MIT, Caltech Join Forces to Develop Reliable, Uniform U.S. Voting Machine
The presidents of the Massachusetts Institute of Technology and the California Institute of Technology recently announced a collaborative project to develop an easy-to-use, reliable, affordable and secure United States voting machine that will prevent a recurrence of the problems that plagued the 2000 presidential election.
“It is embarrassing to America when technology fails and puts democracy to such a test as it did . . . ,” says Caltech president Dr. David Baltimore. “Academic institutions have a responsibility to help repair the voting process so that we don’t see anything like this again. This project is intended to protect the system from the problems we’ve seen in the last election.”
MIT president Dr.
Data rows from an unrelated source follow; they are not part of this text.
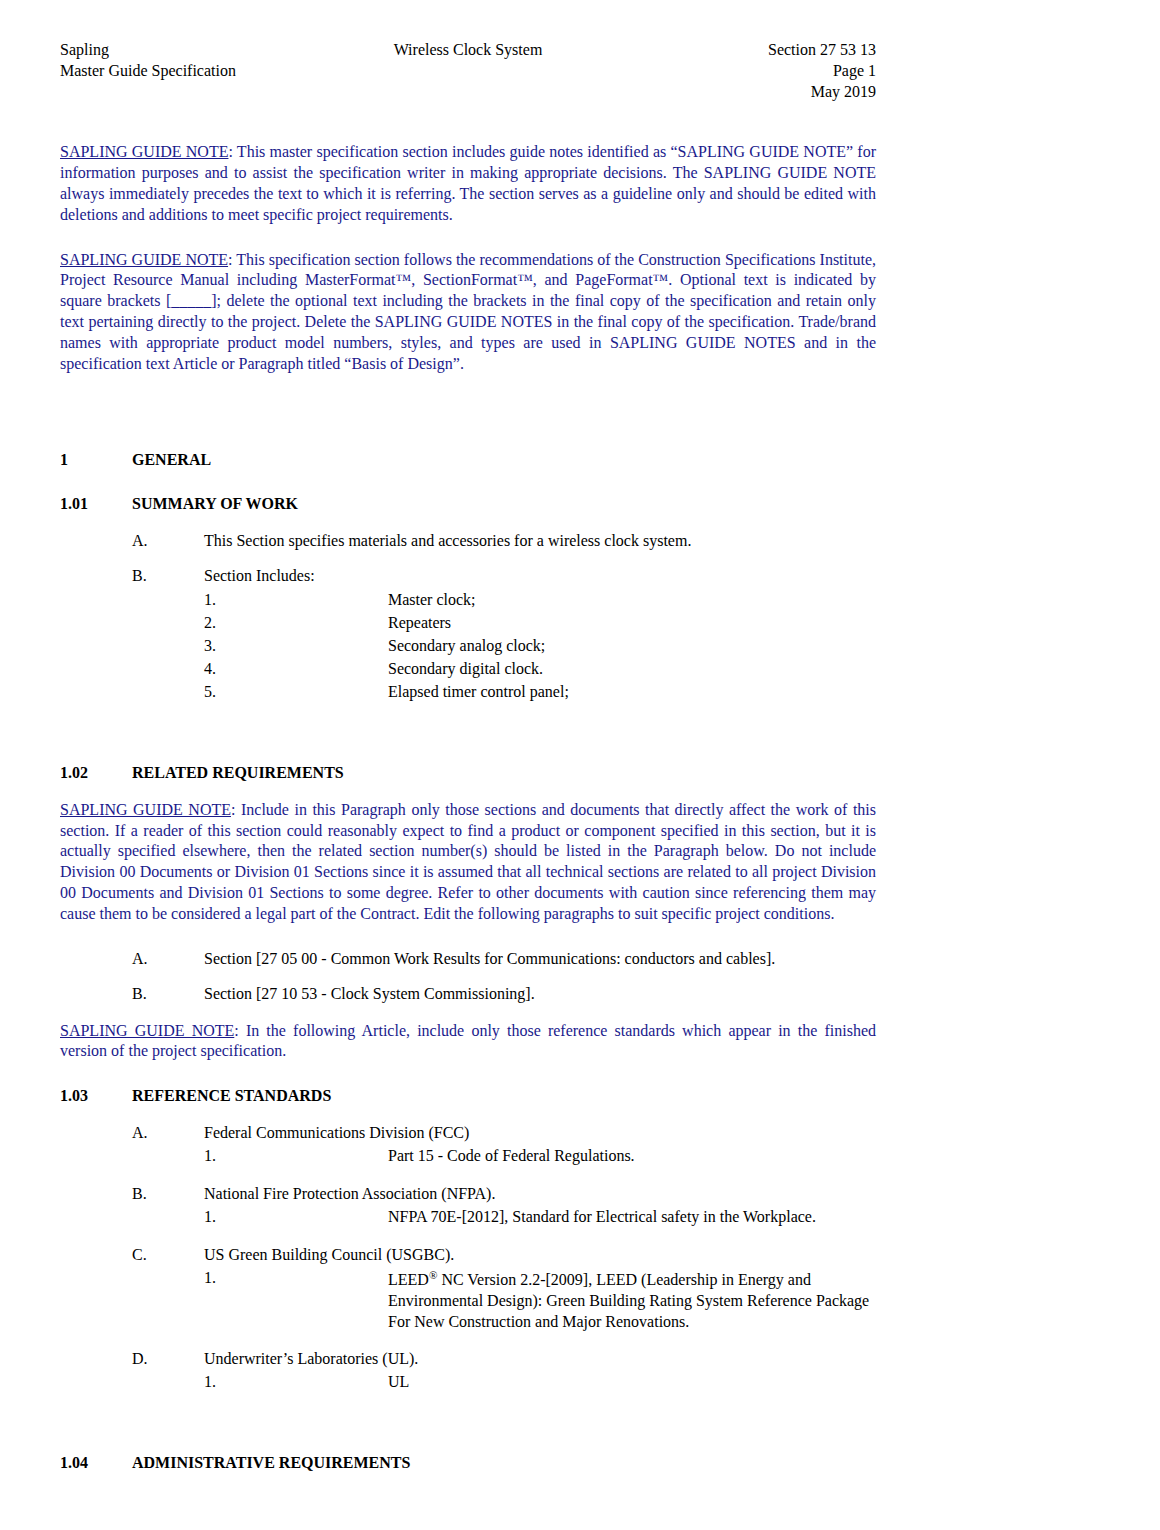Sapling
Master Guide Specification
Wireless Clock System
Section 27 53 13
Page 1
May 2019
SAPLING GUIDE NOTE: This master specification section includes guide notes identified as “SAPLING GUIDE NOTE” for information purposes and to assist the specification writer in making appropriate decisions. The SAPLING GUIDE NOTE always immediately precedes the text to which it is referring. The section serves as a guideline only and should be edited with deletions and additions to meet specific project requirements.
SAPLING GUIDE NOTE: This specification section follows the recommendations of the Construction Specifications Institute, Project Resource Manual including MasterFormat™, SectionFormat™, and PageFormat™. Optional text is indicated by square brackets [_____]; delete the optional text including the brackets in the final copy of the specification and retain only text pertaining directly to the project. Delete the SAPLING GUIDE NOTES in the final copy of the specification. Trade/brand names with appropriate product model numbers, styles, and types are used in SAPLING GUIDE NOTES and in the specification text Article or Paragraph titled “Basis of Design”.
1 GENERAL
1.01 SUMMARY OF WORK
A. This Section specifies materials and accessories for a wireless clock system.
B. Section Includes:
1. Master clock;
2. Repeaters
3. Secondary analog clock;
4. Secondary digital clock.
5. Elapsed timer control panel;
1.02 RELATED REQUIREMENTS
SAPLING GUIDE NOTE: Include in this Paragraph only those sections and documents that directly affect the work of this section. If a reader of this section could reasonably expect to find a product or component specified in this section, but it is actually specified elsewhere, then the related section number(s) should be listed in the Paragraph below. Do not include Division 00 Documents or Division 01 Sections since it is assumed that all technical sections are related to all project Division 00 Documents and Division 01 Sections to some degree. Refer to other documents with caution since referencing them may cause them to be considered a legal part of the Contract. Edit the following paragraphs to suit specific project conditions.
A. Section [27 05 00 - Common Work Results for Communications: conductors and cables].
B. Section [27 10 53 - Clock System Commissioning].
SAPLING GUIDE NOTE: In the following Article, include only those reference standards which appear in the finished version of the project specification.
1.03 REFERENCE STANDARDS
A. Federal Communications Division (FCC)
1. Part 15 - Code of Federal Regulations.
B. National Fire Protection Association (NFPA).
1. NFPA 70E-[2012], Standard for Electrical safety in the Workplace.
C. US Green Building Council (USGBC).
1. LEED® NC Version 2.2-[2009], LEED (Leadership in Energy and Environmental Design): Green Building Rating System Reference Package For New Construction and Major Renovations.
D. Underwriter’s Laboratories (UL).
1. UL
1.04 ADMINISTRATIVE REQUIREMENTS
Charles M. Vest, echoes Baltimore’s concern for the security and credibility of the voting process.
“We must find a solution. Each of us must be confident that his or her vote has been reliably recorded and counted. A country that has put a man on the moon and an ATM machine on every corner has no excuse,” says Vest.
Carnegie Corporation President Vartan
Gregorian says he will recommend the Corporation board fund the $250,000 initial phase of the research.
The grant will be used by a team of two professors from each university who are experts in technology, design and political science. The four members of the team are MIT professors Stephen Ansolabehere of political science and Nicholas Negroponte, who is also chairman of the MIT Media Lab; and Caltech professors Thomas Palfrey of political science and economics and Jehoshua Bruck of computation and neural systems and electrical engineering.